Transforming Data

Lyft Data jobs turn raw payloads into analytics-ready events by chaining actions between the input and output. This guide shows how to choose the right transformation tools, keep schemas predictable, and test changes safely.

Plan the transformation graph

Jobs can run without any actions at all, but most pipelines layer several transformations. Sketch the desired event shape first: which fields must be present, which optional attributes can fall back to defaults, and how the output consumer expects the data to be partitioned. That model determines which actions you need and the order they should run.

Useful questions before you start coding:

Does the input already emit JSON, or do you need to parse delimited text?
Are nested arrays acceptable downstream, or should they be flattened into individual events?
Which fields require type conversions (strings to numbers, epoch timestamps to ISO-8601)?
What validation rules should block a deployment versus simply dropping the event?

Parse raw payloads

Choose the parser that matches the incoming format:

json promotes a JSON string field into event fields without writing a script.
csv turns comma-delimited rows into structured fields and can infer numeric types when autoconvert is enabled.
key-value handles log lines like foo=bar level=warn by letting you specify separators.
extract applies regular expressions with capture groups when the payload follows a predictable pattern but lacks delimiters.
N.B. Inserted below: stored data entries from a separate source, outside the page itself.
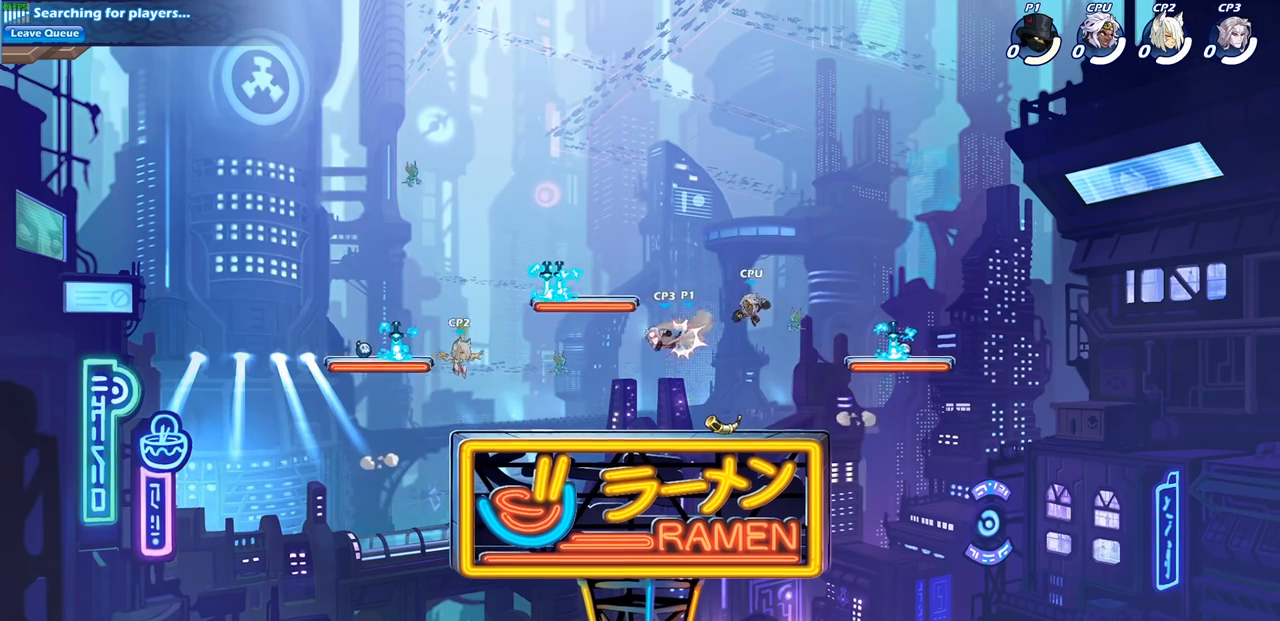
{"buttons": [], "left_stick": "left", "right_stick": "center", "events": [[483, "left_stick", "left"]]}
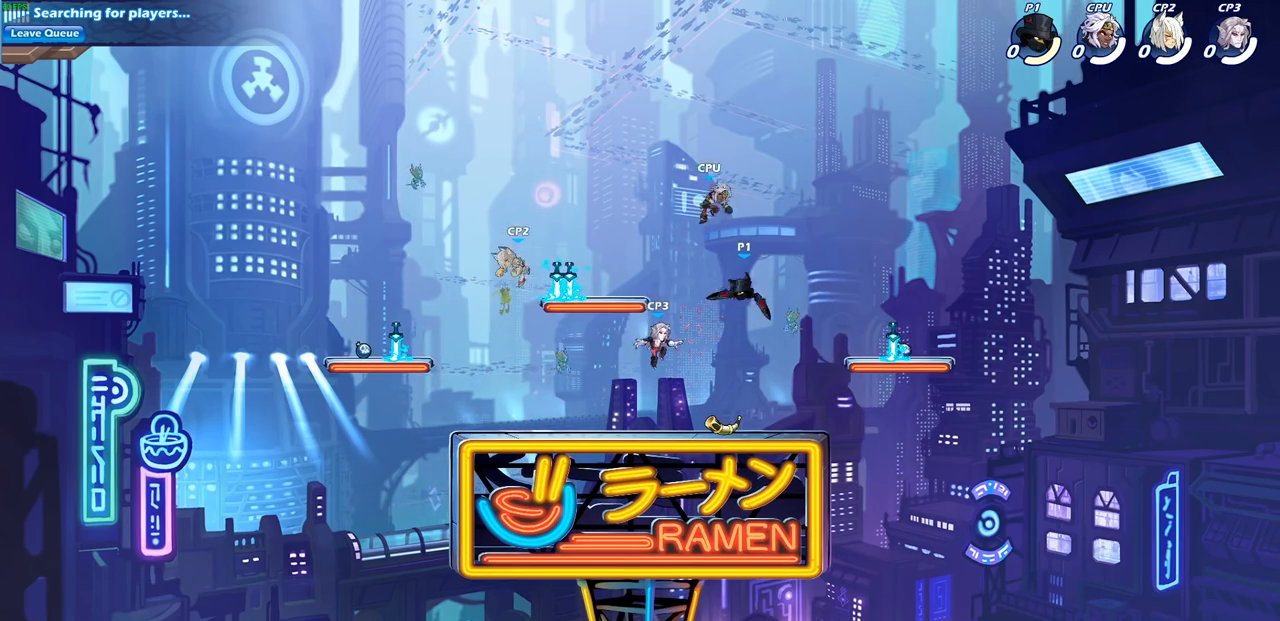
{"buttons": [], "left_stick": "down-left", "right_stick": "center", "events": [[33, "left_stick", "down-left"], [150, "SQUARE", "down"], [267, "SQUARE", "up"]]}
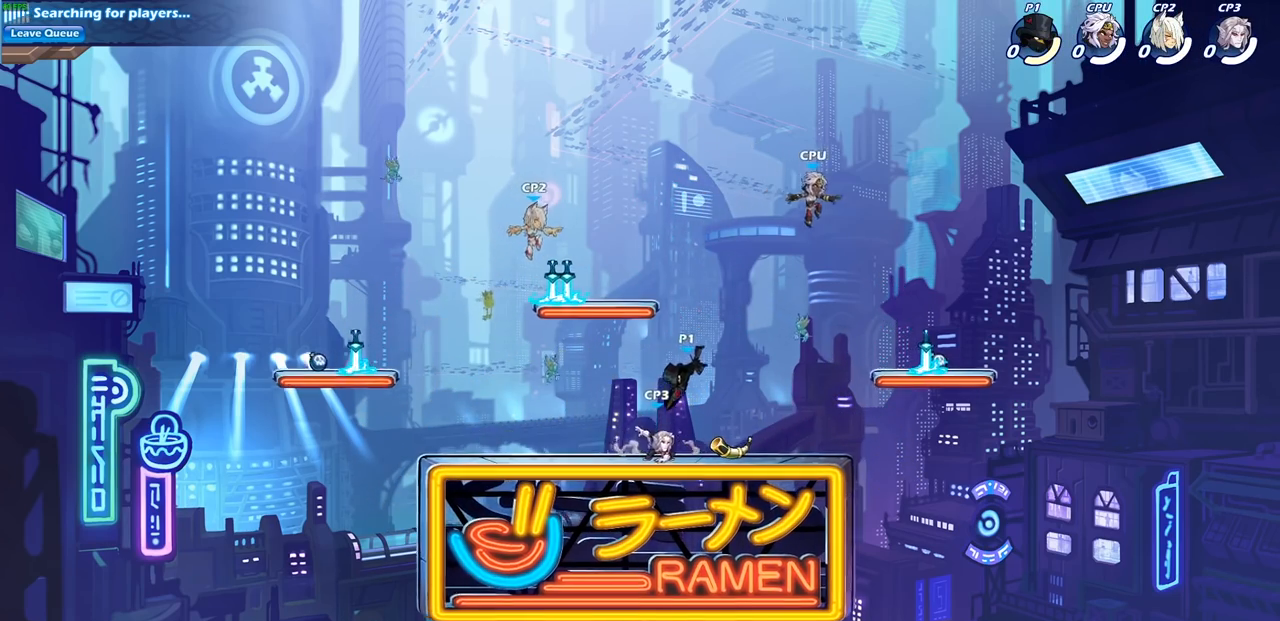
{"buttons": ["SQUARE"], "left_stick": "center", "right_stick": "center", "events": [[33, "left_stick", "center"], [283, "SQUARE", "down"], [367, "SQUARE", "up"], [450, "SQUARE", "down"]]}
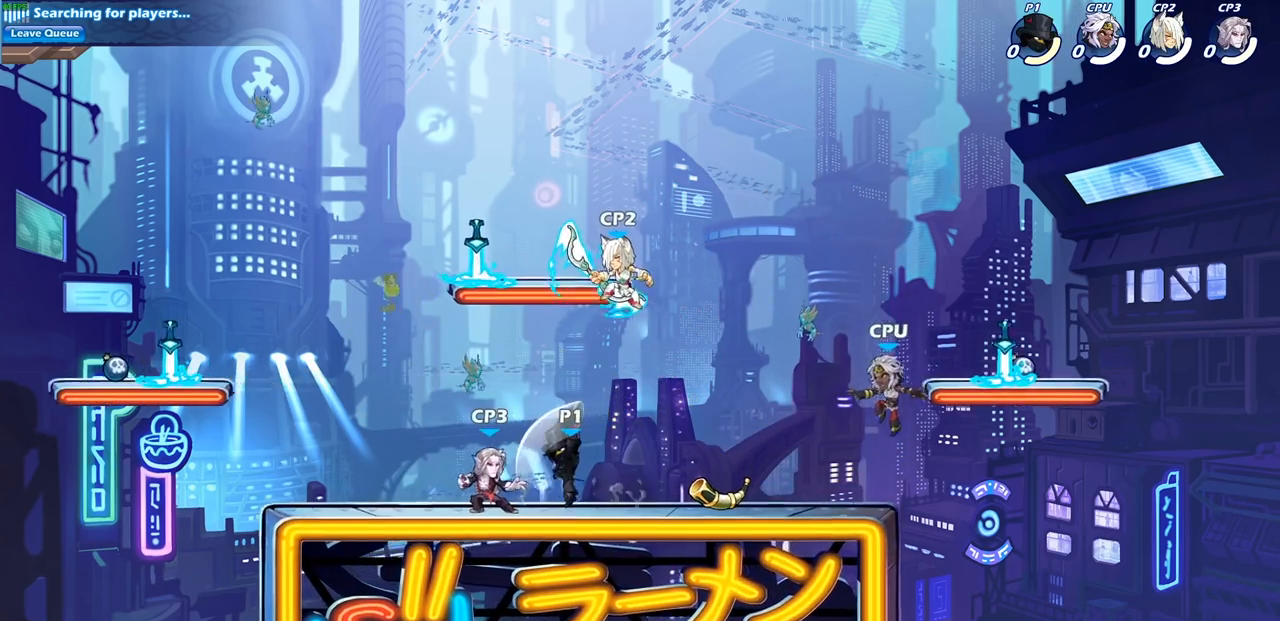
{"buttons": [], "left_stick": "down", "right_stick": "center", "events": [[50, "SQUARE", "up"], [133, "SQUARE", "down"], [233, "SQUARE", "up"], [450, "left_stick", "down"]]}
When working with documents that contain arrays or nested objects, follow up with expand-events to break the array into multiple events or flatten to move nested keys to dotted field names (user.id, user.email).

Add and reshape fields

Once the base structure is in place, layer field edits:

add inserts literals, context placeholders ({{environment}}), or runtime expansions (${msg|...}) without overwriting existing data unless you set overwrite: true.
copy and rename move fields around the schema without scripting.
remove drops fields that downstream systems do not need, keeping payloads lean.
convert coerces strings into numbers, booleans, or timestamps based on the type hints you supply.
time normalises timestamps, applies time-zone rules, and can tag records that fall inside business-hour windows.
script (Lua) remains the escape hatch for conditional logic, hashing, or functions not covered by the declarative actions; use it sparingly so pipelines stay readable.

Remember the difference between context placeholders and runtime expansions: {{ }} resolve when the job is staged or deployed, while ${ } evaluate per event inside the worker. Use context for environment-specific constants, and runtime expansions for event data, message payloads, or scheduler metadata.

Guard the pipeline

Transformations should fail loudly when the data no longer matches expectations:

filter drops events that do not meet quality bars (for example, missing required fields or falling outside an allow-listed region).
assert stops the job when a condition fails, which is ideal for staging environments where schema drift must block promotion.
abort terminates the run immediately with a clear error message when an unrecoverable condition occurs.
message emits structured control-plane messages that other jobs can subscribe to, useful for triggering alerts or follow-up pipelines when specific patterns appear.

Pair these safeguards with metrics from your output or the Job Status view so operators spot regressions quickly.

Test iteratively

Use the Visual Editor’s Run & Trace feature after each significant change. It posts the current job definition to /api/jobs/run, executes it once on a worker, and streams each step’s input and output back to the browser. Inspect the traces to confirm field names, types, and counts before you stage a new version.

When the pipeline passes local checks:

Save and Stage the job so the configuration becomes immutable.
Deploy to a non-production worker and watch Operate > Job status for event throughput and validation errors.
Promote to production once the metrics look healthy, following the deployment workflow in Deploying jobs or CI/CD automation.

Pattern library

Here are compact examples you can adapt:

Convert text logs into structured events

actions:
  - extract:
      input-field: raw_line
      pattern: "(?P<ip>\d+\.\d+\.\d+\.\d+) - (?P<user>\w+) "(?P<verb>\w+) (?P<path>[^"]+)" (?P<status>\d+)"
  - convert:
      fields:
        status: num
  - add:
      output-fields:
        received_at: "${time|now_time_iso}"

Flatten nested JSON and enrich with context

actions:
  - json:
      input-field: payload
  - flatten:
      input-field: event
  - add:
      output-fields:
        dataset: "{{dataset}}"
        env: "{{environment}}"
  - filter:
      how:
        expression: "event.type == 'purchase'"

Guard schema drift in staging

actions:
  - assert:
      condition: "exists(event.order_id)"
      message: "order_id missing from upstream payload"
  - time:
      input-field: event.timestamp
      output-field: '@timestamp'
      input-formats:
        - default_iso
      output-format: default_iso

Collect these snippets in your team runbook so new pipelines start from proven patterns instead of reinventing transformations each time.